New Research Reveals 84% of Antisemitic Content Is Never Removed From Social Media Channels

Social media isn’t just a cesspool of hate and bigotry for people of color or members of the LGBTQ community. It’s also filled with hateful content for people of varying religions — content that is posted and reshared and becomes close to impossible to remove.

According to a new study conducted by the Center for Countering Digital Hate (CCDH), 84% of antisemitic content posted online within the five major social media platforms (including Facebook and Twitter) is never deleted or taken down.

Deepa Shivaram of NPR reported on the CCDH study, which found that despite recently promising to crack down on antisemitic hate, “Facebook, Twitter, Instagram, YouTube and TikTok did not act on these posts even as they were flagged through the existing tools used for reporting malignant content.”

Even worse, the content was also rabidly consumed. When the CCDH identified and flagged 714 anti-Jewish posts published between May and June of this year, they found that users viewed the content more than 7.3 million times.

In an interview with NPR, CCDH CEO Imran Ahmed said, “the study of antisemitism has taught us a lot of things … if you allow it space to grow, it will metastasize. It is a phenomenally resilient cancer in our society.”

According to Shivaram, the CCDH’s findings show that “social media spaces have been ‘unable or unwilling’ to take action against antisemitic posts effectively.”

Ahmed said this study differs from others in that the CCDH wanted to prove social media companies aren’t simply unable to moderate content — they choose not to.

“Ahmed and his team chose to focus on posts that had already been flagged to social media companies through the companies’ own internal systems,” Shivaram reported. “And still, even following their own standards, the social media companies failed to act.”

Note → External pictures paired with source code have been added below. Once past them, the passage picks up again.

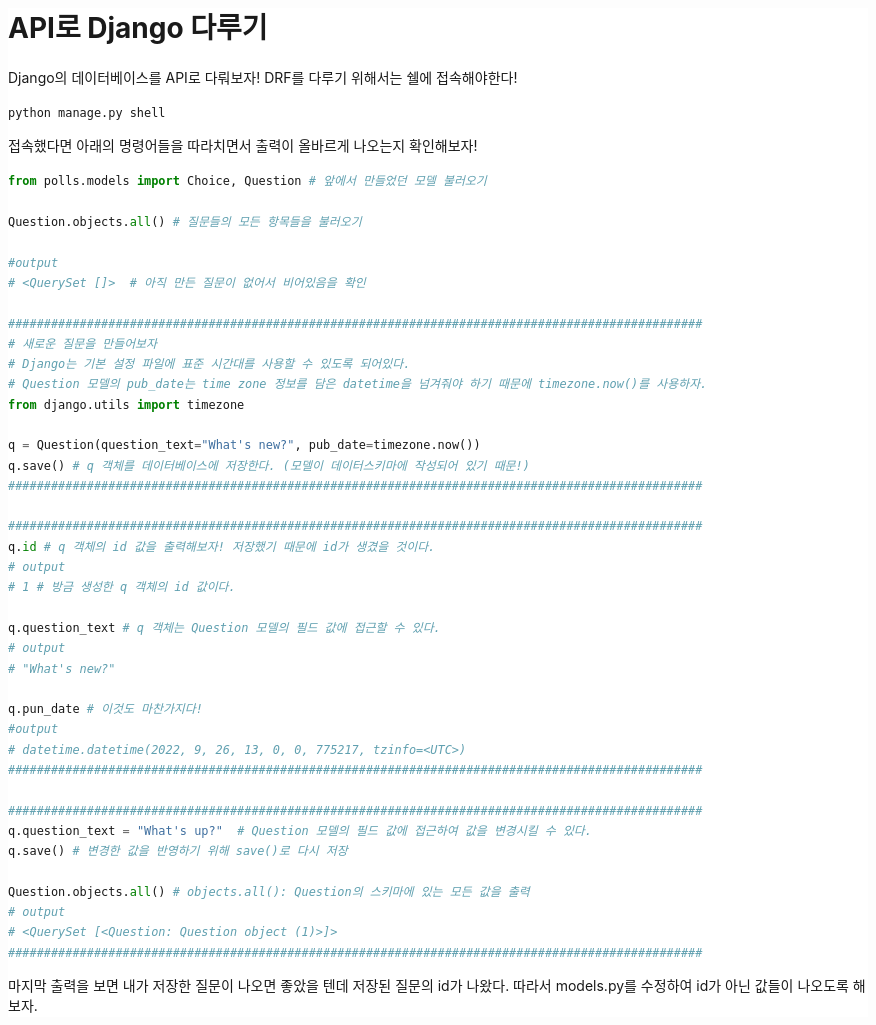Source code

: # API로 Django 다루기
Django의 데이터베이스를 API로 다뤄보자! DRF를 다루기 위해서는 쉘에 접속해야한다!

```bash
python manage.py shell
```

접속했다면 아래의 명령어들을 따라치면서 출력이 올바르게 나오는지 확인해보자!
```python
from polls.models import Choice, Question # 앞에서 만들었던 모델 불러오기

Question.objects.all() # 질문들의 모든 항목들을 불러오기

#output
# <QuerySet []>  # 아직 만든 질문이 없어서 비어있음을 확인

#################################################################################################
# 새로운 질문을 만들어보자
# Django는 기본 설정 파일에 표준 시간대를 사용할 수 있도록 되어있다.
# Question 모델의 pub_date는 time zone 정보를 담은 datetime을 넘겨줘야 하기 때문에 timezone.now()를 사용하자.
from django.utils import timezone

q = Question(question_text="What's new?", pub_date=timezone.now())
q.save() # q 객체를 데이터베이스에 저장한다. (모델이 데이터스키마에 작성되어 있기 때문!)
#################################################################################################

#################################################################################################
q.id # q 객체의 id 값을 출력해보자! 저장했기 때문에 id가 생겼을 것이다.
# output
# 1 # 방금 생성한 q 객체의 id 값이다.

q.question_text # q 객체는 Question 모델의 필드 값에 접근할 수 있다.
# output
# "What's new?"

q.pun_date # 이것도 마찬가지다!
#output
# datetime.datetime(2022, 9, 26, 13, 0, 0, 775217, tzinfo=<UTC>)
#################################################################################################

#################################################################################################
q.question_text = "What's up?"  # Question 모델의 필드 값에 접근하여 값을 변경시킬 수 있다.
q.save() # 변경한 값을 반영하기 위해 save()로 다시 저장

Question.objects.all() # objects.all(): Question의 스키마에 있는 모든 값을 출력
# output
# <QuerySet [<Question: Question object (1)>]>
#################################################################################################
```

마지막 출력을 보면 내가 저장한 질문이 나오면 좋았을 텐데 저장된 질문의 id가 나왔다. 따라서 models.py를 수정하여 id가 아닌 값들이 나오도록 해보자.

Based on CCDH research, Shivaram reported when it came to posts that “included antisemitic conspiracy theories about 9/11, the [COVID-19] pandemic and Jewish people controlling world affairs, social media companies didn’t take action on 89% of them. These platforms also [failed to take action] on 80% of posts denying the Holocaust, as well as 70% of posts with neo-Nazi and white supremacist images.”

Facebook was the biggest offender, where 89% of antisemitic posts analyzed in the study remained on the social media platform — despite Facebook CEO Mark Zuckerberg publicly claiming last fall that he’d struggled with “the harm caused by minimizing or denying the horror of the Holocaust.” 

Yet even after Facebook announced new policies “prohibit[ing] any content that denies or distorts the Holocaust,” the CCDH says antisemitic speech still flourishes on the site.

“There is this enormous gulf between what they claim and what they do,” Ahmed said.

The CCDH study showed social media sites, including Instagram, Twitter and TikTok, that allowed antisemitic hashtags such as #fakejews and #killthejews provided hate speech with an incredible reach, generating 3.3 million impressions for just the 714 posts.

“TikTok specifically is failing to ban accounts that directly abuse Jewish users,” Shivaram reported. “According to the study, the platform removes just 5% of accounts that do things like sending direct messages about Holocaust denial.”

“There is a reflexive interaction between online and offline racism; they reinforce each other,” Ahmed told NPR.

While there are consequences to antisemitic behavior in the real world offline, Ahmed said online users have no limits, and people can become “radicalized without any boundaries” or experience any repercussions for their actions.

“The online spaces then have an effect on offline spaces because these people have worsened,” Ahmed said. “The failure of these companies is a cost that’s paid in lives.”